而比起眼前人的谨慎,这场游湖落到她眼里,其实是另一层意思——
让她知晓他真正的好友,也让他们知晓她,这样一来,他们就真的是同一边的人,也就真上了同一条船。
「我也不是说什么闲话,其实说起来你二人瞧着是真登对,我就是怕你心太大,不想事也不管事,毕竟两人在一起定然是要互相帮衬,情爱什么的......到最后说到底还是没有家世重要......你懂我的意思吧?」
「这话是娴雅姐姐第一回同我说。」
鹿槐溪又擡眸看了她一眼,心里稍稍有些惊讶。
「我以为娴雅姐姐更在意......两情相悦。」
「我是更想嫁给自己喜欢的,可想也没用,还是得看天意,眼下我虽是在和你聊,但其实也是在和自己聊。」
周娴雅握住她的手,看向远处。
「其实嫁给一般喜欢的也不见得是坏事,左右到最后都是要操持后院,再给他添人纳妾,若是嫁给身份复杂一些的,连给他纳妾都要先想想妾的家世,于他是否有益,是不是需要我撮合他们之间的关系。」
这些鹿槐溪确实没想过,亦或说很少去想。
但此刻听来,她却能很快联系到谢元京身上。
他能因为目的与鹿家合作,那之后,定然也会因为合适而和其他人相处来往,他的这条船,永远不会缺上船的人。

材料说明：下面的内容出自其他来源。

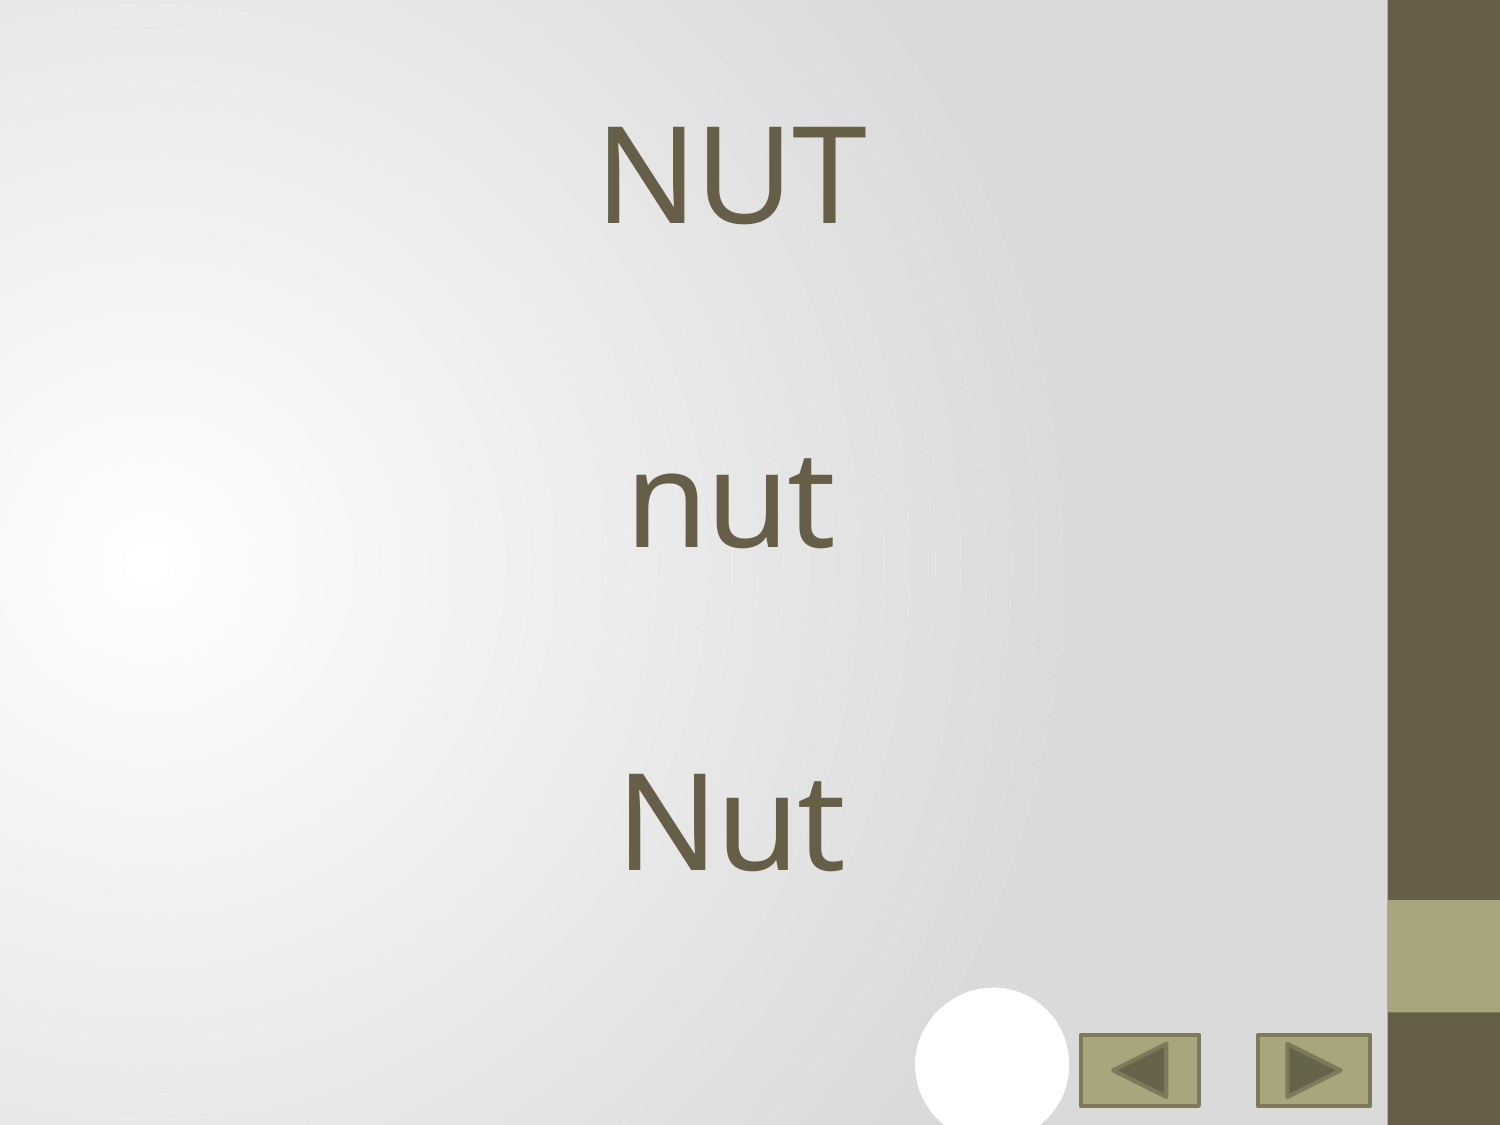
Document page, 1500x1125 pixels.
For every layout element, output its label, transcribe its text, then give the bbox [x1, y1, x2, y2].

text_box [917, 987, 1069, 1125]
text_box [1079, 1033, 1201, 1108]
title NUT nut Nut [112, 78, 1350, 906]
text_box [1256, 1033, 1372, 1108]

「现在和你说这些还太早,我是一下想到自己,便没能忍住。」
周娴雅回过神,看见旁边人似在沉思,她忽觉懊恼。
「你随便听听就好,你和我不一样,你嫁的是心里有你的人,以后不管如何,你们的情分到底是不一样。」
「我......我们,也不是娴雅姐姐你想的那样。」
「在我跟前你不必不好意思,不过话说回来,我原还好奇你二人会怎么相处,你不喜沉闷,又不太在一个地方待得住,谢元京又是都知道的冷淡性子,你上回说他人好,我还有点不太信。」
鹿槐溪眨了眨眼。
听出周娴雅话里的找补,她咽下刚刚的解释,跟着笑起来,顺着她的话翻了篇。
「那今日瞧见呢?」
「今日瞧见便信了,刚刚他替你出头,那维护的样子连带着我都不敢大喘气。」
几句话的功夫,两人又自顾自地乐了起来。
说起来都是些女儿家的心事,只是掺杂了婚约,少女心事便多了些考量,没有最初纯粹。
但这些也都是绕不开的事,生来就享受着荣华富贵,总归要担起些责任。
「这事一闹,吴温莲那头怕是不会太好过,之后也不知道会不会怨恨到你身上......」
「不是已经怨上了么?」
鹿槐溪顺势接过话,脸上神色淡了几分。
没了鹿槐溪和周娴雅这两个贵女好友,吴家对吴温莲不会太客气。
尤其她们还撕破了脸。
可这些已经和她无关,她没有去怜惜一个背叛者的打算。
「还有今日替她出头那个,估计也怨上了。」
「一想到这个我就来气。」
周娴雅皱眉道:「不知道的还以为她是哪来的金枝玉叶,怕不是以为这样闹一出,别人就会夸她重情重义,真是晦气。」
鹿槐溪听着没有说话。
虽然脸上没有太多情绪,但她也不知道为何,心里忽然有些闷。
可能是好奇下一个上谢元京那条船的人是谁,也可能是迷茫以后还要不要嫁人。